### [What is required]
Go through the records, and copy each line in which the string "down" is present.
[Start of section]
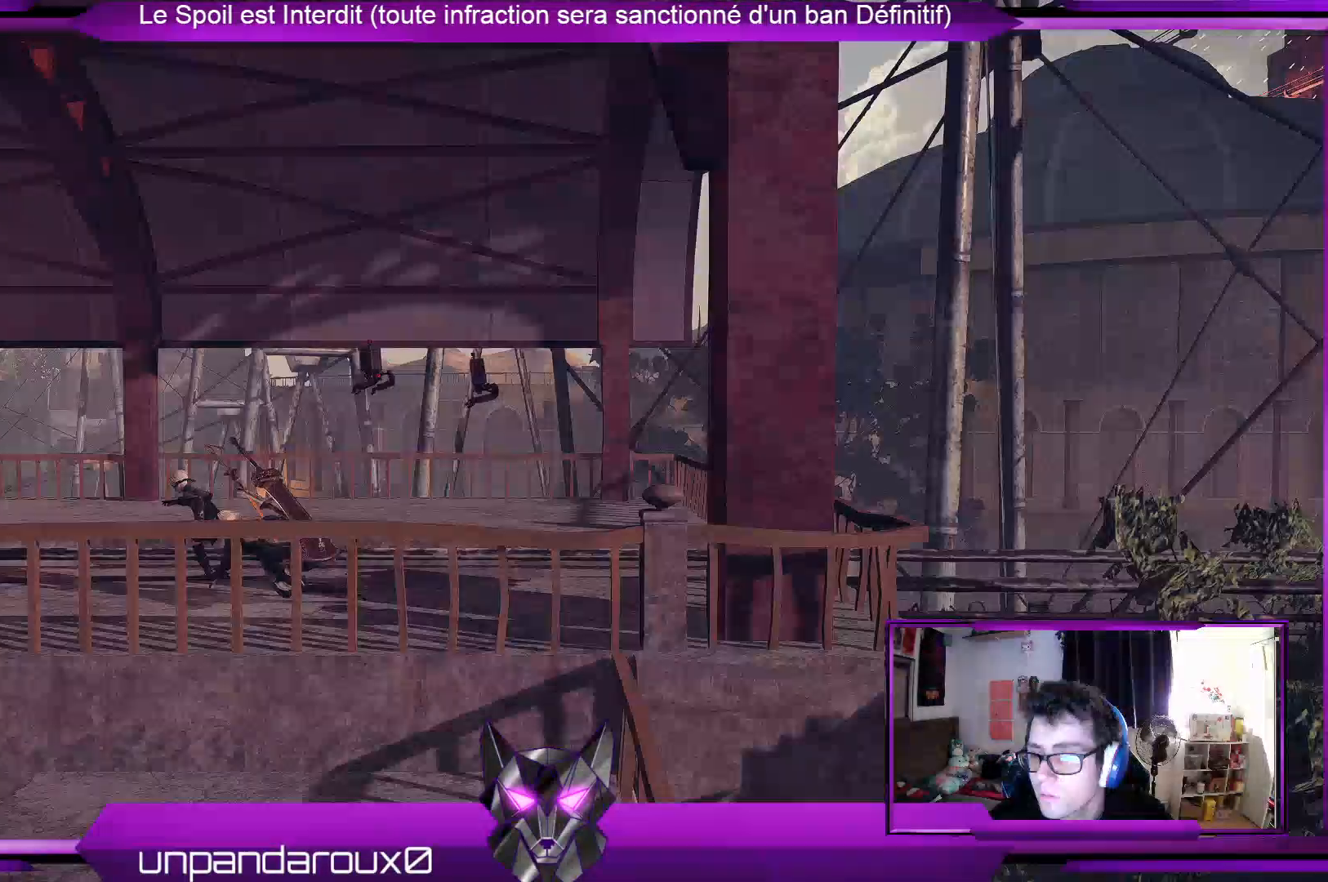
{"buttons": ["R2"], "left_stick": "left", "right_stick": "center", "events": []}
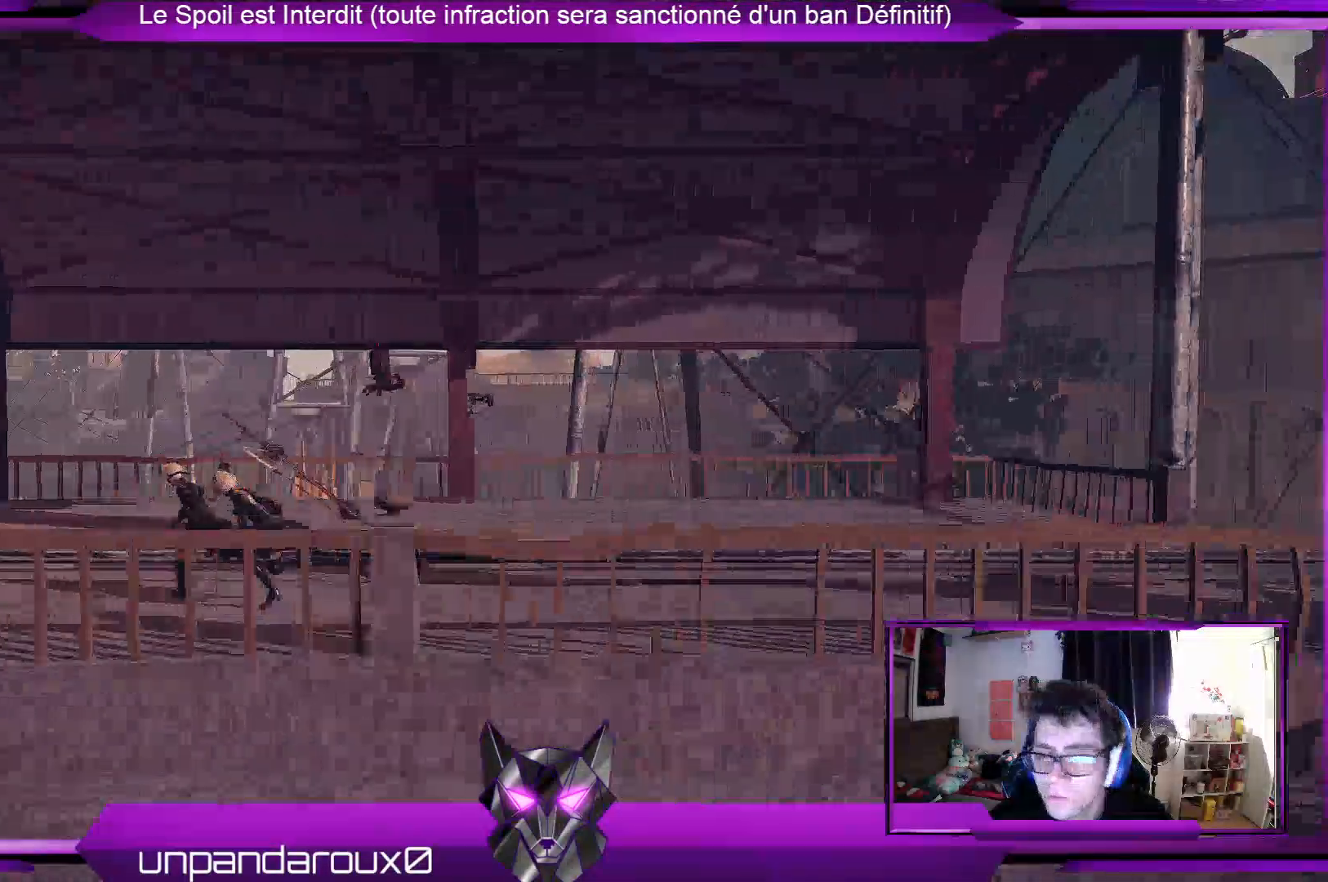
{"buttons": ["R2"], "left_stick": "left", "right_stick": "center", "events": []}
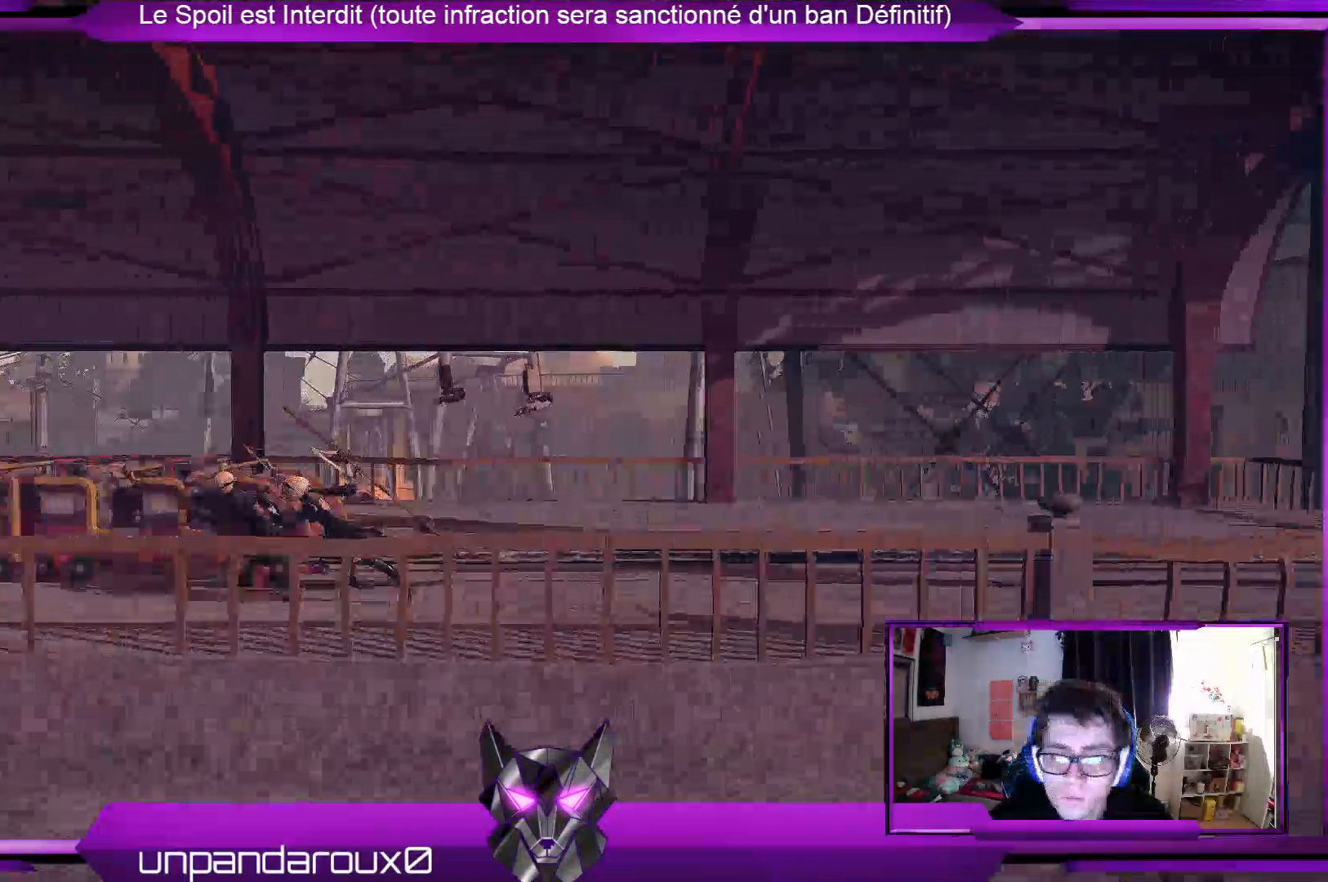
{"buttons": [], "left_stick": "center", "right_stick": "center", "events": [[167, "R2", "up"], [167, "left_stick", "up"], [233, "left_stick", "up-right"], [300, "right_stick", "down-right"], [500, "left_stick", "center"], [500, "right_stick", "center"]]}
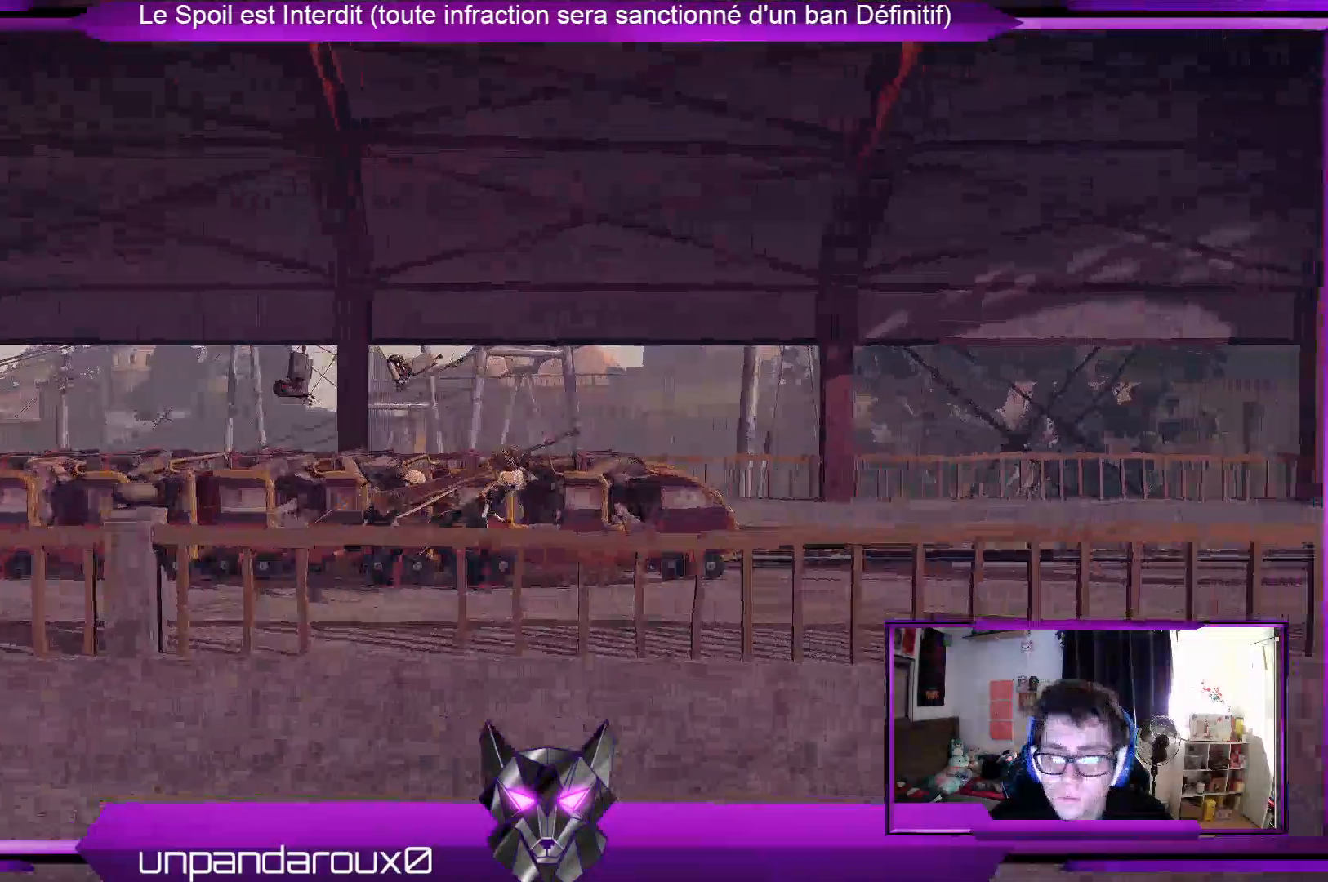
{"buttons": [], "left_stick": "right", "right_stick": "down-right", "events": [[300, "left_stick", "right"], [433, "right_stick", "down-right"]]}
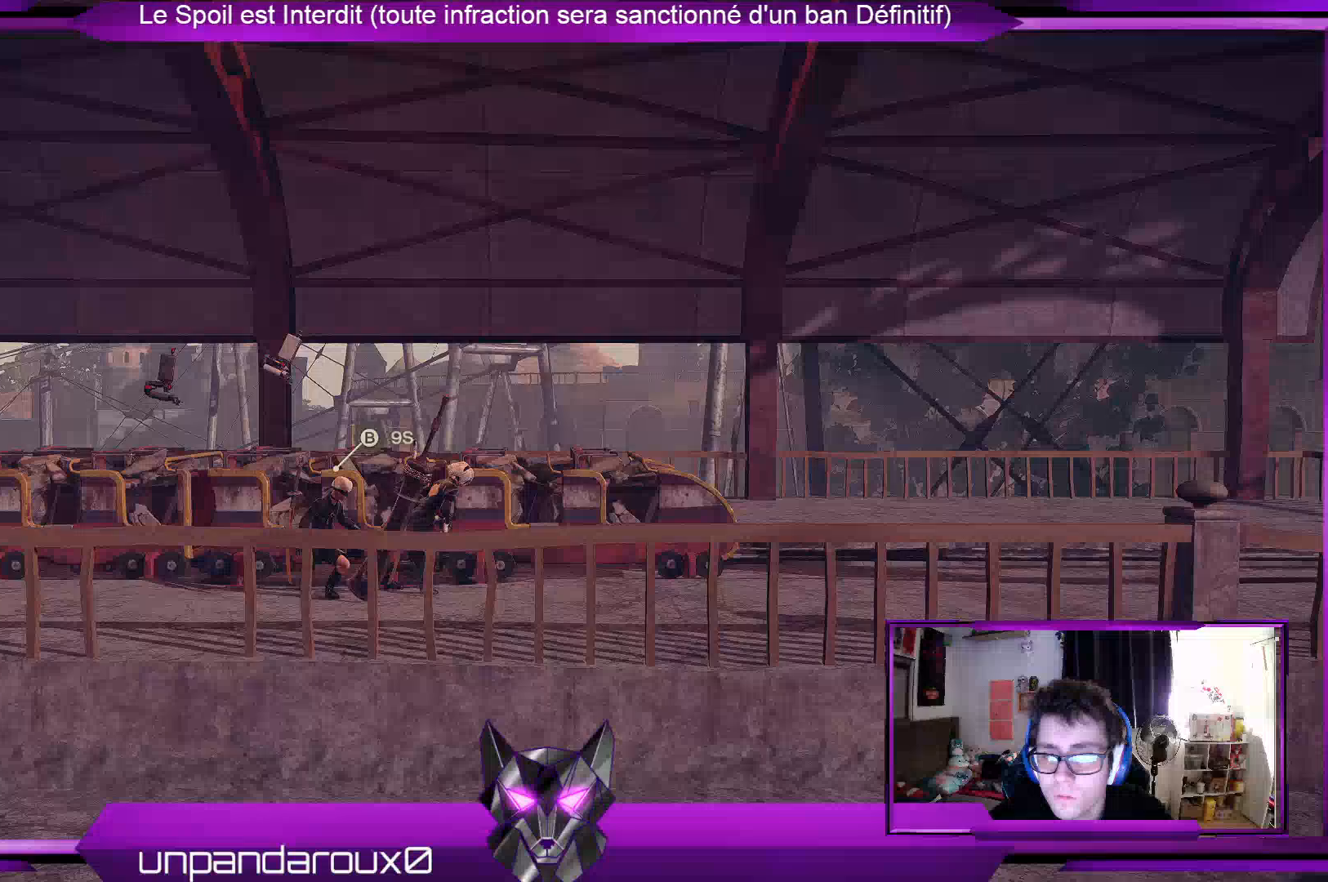
{"buttons": [], "left_stick": "up-left", "right_stick": "center", "events": [[200, "right_stick", "center"], [467, "left_stick", "up-left"]]}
[End of section]
### [Reply to the exercise]
{"buttons": [], "left_stick": "center", "right_stick": "center", "events": [[167, "R2", "up"], [167, "left_stick", "up"], [233, "left_stick", "up-right"], [300, "right_stick", "down-right"], [500, "left_stick", "center"], [500, "right_stick", "center"]]}
{"buttons": [], "left_stick": "right", "right_stick": "down-right", "events": [[300, "left_stick", "right"], [433, "right_stick", "down-right"]]}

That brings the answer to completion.